2.5d Cross-context exposure list
End this step with an explicit list of "places this change is visible from but the diff does not touch". This is the highest-priority input for the bug-hunting agents in Step 3.
Group the callsites from 2.5b by execution context. Typical contexts in this codebase:
LineSender interface surface: all six ILP structs + qwpLineSender — any interface-method change must be correct in all seven
QwpSender superset: code that type-asserts LineSender to QwpSender for QWP-only column types
- Buffer build hot path:
Table, Symbol, the *Column methods, At/AtNow and their callers (0-alloc pinned)
- Flush path:
Flush, FlushAndGetSequence, AwaitAckedFsn
- Auto-flush path: the non-blocking
enqueueCursor path and whatever triggers it
- QWP cursor engine + send loop:
qwpSfCursorEngine, engineAppendBlocking, qwpSfSendLoop, reconnect/replay, ACK parsing, engineAckedFsn/enginePublishedFsn (qwp_sf_*.go)

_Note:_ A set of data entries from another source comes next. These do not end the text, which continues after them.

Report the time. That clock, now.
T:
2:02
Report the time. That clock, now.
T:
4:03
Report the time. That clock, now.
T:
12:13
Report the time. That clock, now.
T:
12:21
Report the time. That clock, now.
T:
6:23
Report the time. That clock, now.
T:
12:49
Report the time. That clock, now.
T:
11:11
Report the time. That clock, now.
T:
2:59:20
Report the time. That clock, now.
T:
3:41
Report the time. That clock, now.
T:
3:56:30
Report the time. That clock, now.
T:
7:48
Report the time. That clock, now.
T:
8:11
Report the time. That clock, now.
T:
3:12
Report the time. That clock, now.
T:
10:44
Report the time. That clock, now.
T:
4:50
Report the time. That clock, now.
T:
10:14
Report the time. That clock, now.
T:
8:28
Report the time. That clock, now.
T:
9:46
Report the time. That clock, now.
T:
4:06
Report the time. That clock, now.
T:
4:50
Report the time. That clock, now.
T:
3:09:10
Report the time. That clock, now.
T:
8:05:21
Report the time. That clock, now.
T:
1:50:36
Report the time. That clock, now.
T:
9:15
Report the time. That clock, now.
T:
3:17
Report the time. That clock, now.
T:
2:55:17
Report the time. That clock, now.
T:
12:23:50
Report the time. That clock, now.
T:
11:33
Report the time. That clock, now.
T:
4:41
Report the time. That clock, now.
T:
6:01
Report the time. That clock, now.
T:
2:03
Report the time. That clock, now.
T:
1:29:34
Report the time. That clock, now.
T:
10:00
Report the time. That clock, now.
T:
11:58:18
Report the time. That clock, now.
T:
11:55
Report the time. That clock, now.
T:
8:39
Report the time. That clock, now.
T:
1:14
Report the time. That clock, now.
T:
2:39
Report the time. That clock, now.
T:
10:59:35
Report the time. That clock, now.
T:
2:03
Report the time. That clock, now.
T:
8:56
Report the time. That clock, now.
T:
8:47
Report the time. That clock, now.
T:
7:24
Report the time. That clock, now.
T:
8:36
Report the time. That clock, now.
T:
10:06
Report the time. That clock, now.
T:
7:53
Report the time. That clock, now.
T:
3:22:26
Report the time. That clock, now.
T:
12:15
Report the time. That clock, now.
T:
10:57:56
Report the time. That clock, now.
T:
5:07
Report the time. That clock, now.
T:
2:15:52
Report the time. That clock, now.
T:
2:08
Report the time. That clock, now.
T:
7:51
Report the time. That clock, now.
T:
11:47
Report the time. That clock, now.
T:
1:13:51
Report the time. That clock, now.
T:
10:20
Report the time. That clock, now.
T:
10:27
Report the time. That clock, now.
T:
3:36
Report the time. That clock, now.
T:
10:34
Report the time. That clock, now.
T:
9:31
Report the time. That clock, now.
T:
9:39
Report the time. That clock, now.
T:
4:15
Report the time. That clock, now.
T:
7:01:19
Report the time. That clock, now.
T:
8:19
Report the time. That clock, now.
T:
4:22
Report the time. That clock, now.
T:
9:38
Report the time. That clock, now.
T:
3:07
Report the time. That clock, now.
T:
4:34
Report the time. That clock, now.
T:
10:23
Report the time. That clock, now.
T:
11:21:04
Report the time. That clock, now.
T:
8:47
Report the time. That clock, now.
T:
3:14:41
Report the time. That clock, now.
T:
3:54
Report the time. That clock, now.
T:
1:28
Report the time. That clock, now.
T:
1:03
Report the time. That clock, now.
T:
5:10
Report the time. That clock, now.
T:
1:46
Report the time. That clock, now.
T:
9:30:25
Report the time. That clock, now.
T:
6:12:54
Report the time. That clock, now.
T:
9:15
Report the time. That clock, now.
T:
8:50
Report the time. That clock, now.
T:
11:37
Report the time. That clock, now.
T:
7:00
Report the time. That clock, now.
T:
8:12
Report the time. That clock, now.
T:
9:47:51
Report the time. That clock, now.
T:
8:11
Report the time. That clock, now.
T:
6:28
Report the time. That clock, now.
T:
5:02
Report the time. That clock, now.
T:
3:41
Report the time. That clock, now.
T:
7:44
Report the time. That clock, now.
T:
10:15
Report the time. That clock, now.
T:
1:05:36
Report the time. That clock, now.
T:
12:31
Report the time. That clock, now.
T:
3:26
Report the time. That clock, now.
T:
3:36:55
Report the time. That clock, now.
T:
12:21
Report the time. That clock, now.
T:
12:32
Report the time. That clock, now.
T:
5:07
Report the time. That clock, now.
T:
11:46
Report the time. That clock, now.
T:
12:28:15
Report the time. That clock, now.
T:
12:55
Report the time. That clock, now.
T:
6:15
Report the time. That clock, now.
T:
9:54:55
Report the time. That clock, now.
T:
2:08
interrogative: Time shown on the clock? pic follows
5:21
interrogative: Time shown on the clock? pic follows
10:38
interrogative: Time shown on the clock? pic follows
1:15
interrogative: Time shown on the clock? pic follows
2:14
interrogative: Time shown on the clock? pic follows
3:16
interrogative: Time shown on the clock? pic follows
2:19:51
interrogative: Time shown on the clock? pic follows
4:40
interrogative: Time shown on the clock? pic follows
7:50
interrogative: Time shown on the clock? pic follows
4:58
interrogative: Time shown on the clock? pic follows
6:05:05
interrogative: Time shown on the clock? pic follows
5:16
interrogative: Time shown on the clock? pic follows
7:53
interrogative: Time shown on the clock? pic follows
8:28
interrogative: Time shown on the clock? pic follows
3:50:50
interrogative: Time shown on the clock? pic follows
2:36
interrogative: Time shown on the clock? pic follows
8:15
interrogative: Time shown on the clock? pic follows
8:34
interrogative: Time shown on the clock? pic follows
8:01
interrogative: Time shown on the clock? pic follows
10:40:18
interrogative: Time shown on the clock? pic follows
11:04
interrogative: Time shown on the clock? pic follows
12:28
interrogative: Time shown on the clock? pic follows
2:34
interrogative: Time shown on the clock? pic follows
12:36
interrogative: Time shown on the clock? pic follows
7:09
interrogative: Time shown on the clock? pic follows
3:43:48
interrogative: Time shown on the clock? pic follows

- Background drainer goroutines: orphan-slot adoption (
qwp_sf_orphan.go, qwp_sf_drainer.go, qwp_sf_round_walk.go), visible via QwpSender.BackgroundDrainers()
- Disk-backed segments:
sf_dir set → <sf_dir>/<sender_id>/*.sfa (the per-sender directory is itself the slot), on-disk-compatible with the Java client's MmapSegment.java
- Configuration parsing:
LineSenderFromConf, conf_parse.go
- Authentication / TLS: TLS config, basic/token auth on HTTP/TCP, QWP handshake
- Error callback:
WithErrorHandler async path, plus producer-side errors.As after Flush/FlushAndGetSequence
- Connection pool:
sender_pool.go (LineSenderPool), HTTP-only
- Examples & benchmarks:
examples/{from-conf,http,qwp,tcp}, bench/ — referenced by examples.manifest.yaml
- Interop conformance:
interop_test.go + the test/interop/questdb-client-test submodule (ILP vectors shared across QuestDB clients)
Every entry on this list must be reviewed in Step 3.
Step 3: Parallel review
Every agent receives:
- The PR diff
- The full change surface map from Step 2.5 (semantic deltas, callsite inventory, implicit contracts, cross-context exposure list)
Anti-anchoring directive (applies to all agents)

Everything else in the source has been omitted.